## 1. Introduction

[2] The modeling of losses due to nonperfect conducting materials used in the fabrication of microwave components is a fundamental key for an accurate characterization of passive waveguide devices, such as filters, couplers, polarizers, orthomode transducers, diplexers and multiplexers [see *Matthaei et al.*, 1980; *Conciauro et al.*, 2000]. These components are key elements in most present and future wireless and/or space communication systems operating at higher frequencies (microwave and millimeter-wave bands), where the conventional approach of neglecting losses or considering them as a second-order effect, as followed by *Alvarez et al.* [1996], is no longer valid. In this high-demanding scenario, an accurate consideration of the metal loss effects within the present computer-aided design (CAD) tools of passive waveguide devices is required [see *Melloni and Gentilli*, 1995].

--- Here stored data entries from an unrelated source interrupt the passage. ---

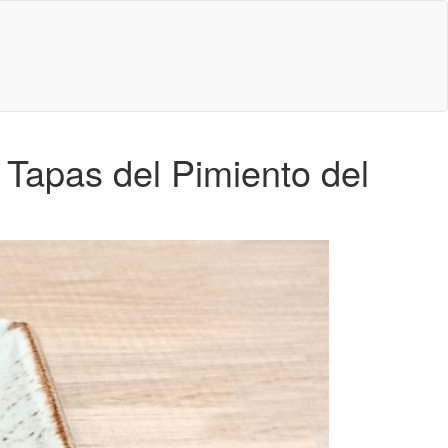
 Tapas del Pimiento del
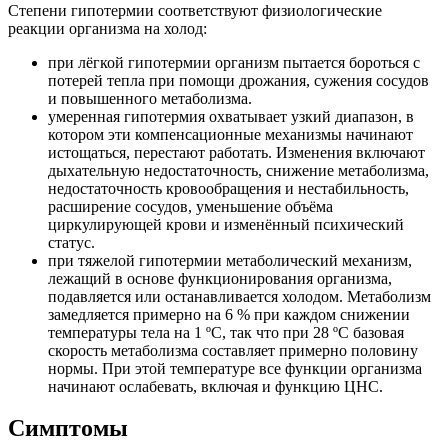
Степени гипотермии соответствуют физиологические
реакции организма на холод:
при лёгкой гипотермии организм пытается бороться с
потерей тепла при помощи дрожания, сужения сосудов
и повышенного метаболизма.
умеренная гипотермия охватывает узкий диапазон, в
котором эти компенсационные механизмы начинают
истощаться, перестают работать. Изменения включают
дыхательную недостаточность, снижение метаболизма,
недостаточность кровообращения и нестабильность,
расширение сосудов, уменьшение объёма
циркулирующей крови и изменённый психический
статус.
при тяжелой гипотермии метаболический механизм,
лежащий в основе функционирования организма,
подавляется или останавливается холодом. Метаболизм
замедляется примерно на 6 % при каждом снижении
температуры тела на 1 ºC, так что при 28 ºC базовая
скорость метаболизма составляет примерно половину
нормы. При этой температуре все функции организма
начинают ослабевать, включая и функцию ЦНС.
Симптомы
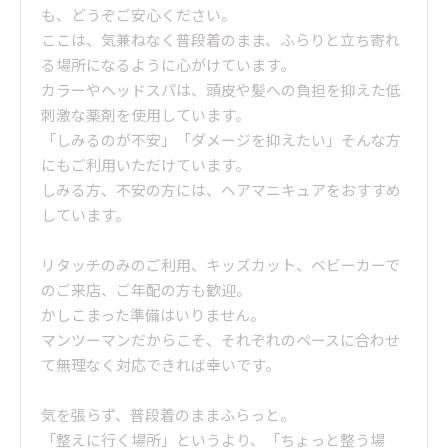
も、どうぞご安心ください。
ここは、気兼ねなく普段着のまま、ふらりと立ち寄れ
る場所になるように心がけています。
カラーやヘッドスパは、頭皮や髪への負担を抑えた低
刺激な薬剤を使用しています。
「しみるのが不安」「ダメージを抑えたい」そんな方
にもご利用いただけています。
しみる方、不安の方には、ヘアマニキュアをおすすめ
しています。
リタッチのみのご利用、キッズカット、ベビーカーで
のご来店、ご年配の方も歓迎。
かしこまった準備はいりません。
マンツーマンだからこそ、それぞれのペースに合わせ
て無理なく対応できれば幸いです。
気を張らず、普段着のままふらっと。
「整えに行く場所」というより、「ちょっと整う場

[3] The effect of losses in microwave waveguides and cavities has been under consideration in the technical literature during recent decades. A first approximation for the analysis of the metal losses only considers the attenuation of the power flow in the direction of propagation due to the finite conductivity of the waveguide metallic ones [see, e.g., *Balanis*, 1989; *Collin*, 1991]. In this perturbation method it is assumed that the electromagnetic fields for a given mode in the presence of finite conductivity walls are essentially the same as when the conductivity is infinite. As a consequence, the surface currents flowing on the guide walls can be directly calculated. Such approach permits to evaluate the losses in the walls from the known surface current density of the unperturbed mode, which directly leads to the calculation of the modal attenuation constant related to the propagation direction. Another very early contribution to the general properties of degenerated modes in lossy waveguides, which are treated by employing a variational method, can be found in work by *Gustincic* [1963]. However, all these perturbative approaches do not take into account the losses in the transversal metallic walls of the waveguide junctions, which can be important as proved by *Hueso et al.* [2004].

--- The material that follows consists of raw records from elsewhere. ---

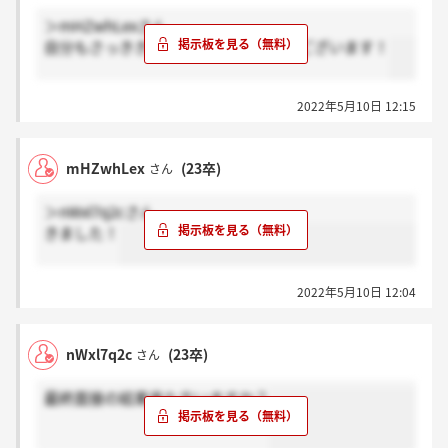
＞mHZwhLexさん
自分もさっききましたー！ありがとうございます！
2022年5月10日 12:15
mHZwhLex
(23卒)
さん
＞nWxl7q2cさん
きました！
2022年5月10日 12:04
nWxl7q2c
(23卒)
さん
最終面接の結果来た方いますか？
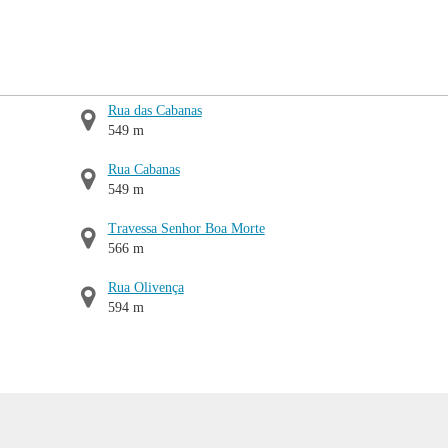
Rua das Cabanas
549 m
Rua Cabanas
549 m
Travessa Senhor Boa Morte
566 m
Rua Olivença
594 m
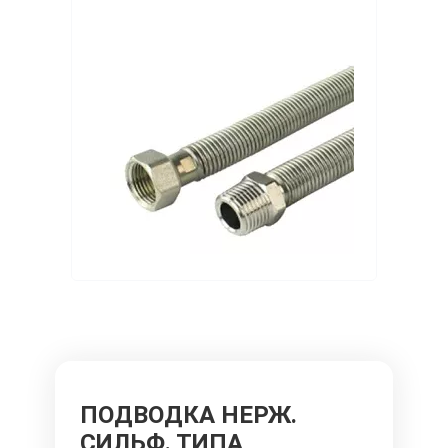
ПОДВОДКА НЕРЖ.
СИЛЬФ. ТИПА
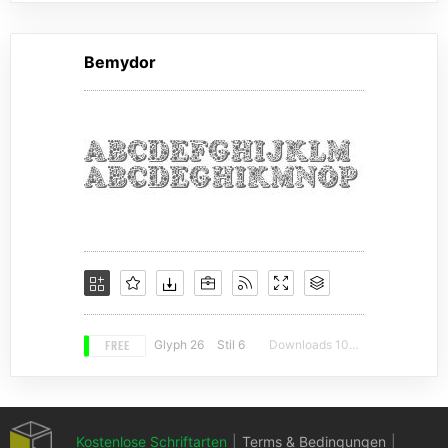
Bemydor
FREE
Glyph 26
Stil 6
Downloads 10208
Kostenlose Schriftarten
|
Terms & Bedingungen
|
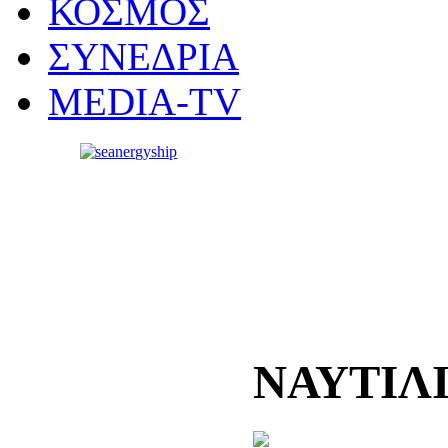
ΚΟΣΜΟΣ
ΣΥΝΕΔΡΙΑ
MEDIA-TV
ΝΑΥΤΙΛ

[4] Therefore, in order to increase the accuracy of modern CAD tools, the rigorous consideration of the losses due to the transversal metallic wall of a junction between two waveguides with different cross sections should be included. Up to now, very few techniques have been developed in order to solve accurately junctions of waveguides with finite wall conductivity. For instance, an *E* field mode-matching method combined with the conservation of complex power technique was first proposed by *Wade and McPhie* [1990], whereas a pure mode-matching technique formulated in terms of electric and magnetic currents, and leading to the generalized scattering matrix (GSM) representation, can be found in work by *Trinchero et al.* [1997]. Both works show very interesting preliminary results, but information about numerical efficiency and convergence issues (i.e., the relative convergence phenomenon widely documented by *Leroy* [1983], *Itoh* [1989], and *Sorrentino et al.* [1991]) are missed. More recently, the longitudinal and transversal attenuation constants for a lossy waveguide (also including the presence of lossy dielectrics) have been evaluated by means of a nonperturbative technique by *Mattes and Mosig* [1999], but such an approach cannot presently deal with waveguide junctions.

[5] In this context, the objective of this work is to extend both admittance and impedance integral equation formulations, originally proposed by *Gerini et al.* [1998] for the lossless case, to the accurate consideration of metal losses in waveguide junctions. The basics of this theory for the generalized admittance matrix (GAM) formulation can be found in work by *Hueso et al.* [2004], where it was successfully applied to a few simple examples. In this paper, the theory extension for solving the same problem in terms of a generalized impedance matrix (GIM), as well as the efficient solution of both integral equation formulations, are detailed. Then a comparative study of GAM and GIM techniques in terms of numerical robustness and efficiency is presented, thus revealing the best performance of the admittance parameter formulation. Finally, combining the GAM technique with the classical perturbation method cited before [see *Balanis*, 1989; *Collin*, 1991], we have successfully predicted all loss effects in two real application prototypes: an inductive band-pass filter at 28 GHz for local multipoint distribution systems (LMDS) and a commercial filter composed of a band-pass and a low-pass section for a C band (6 GHz) communication satellite.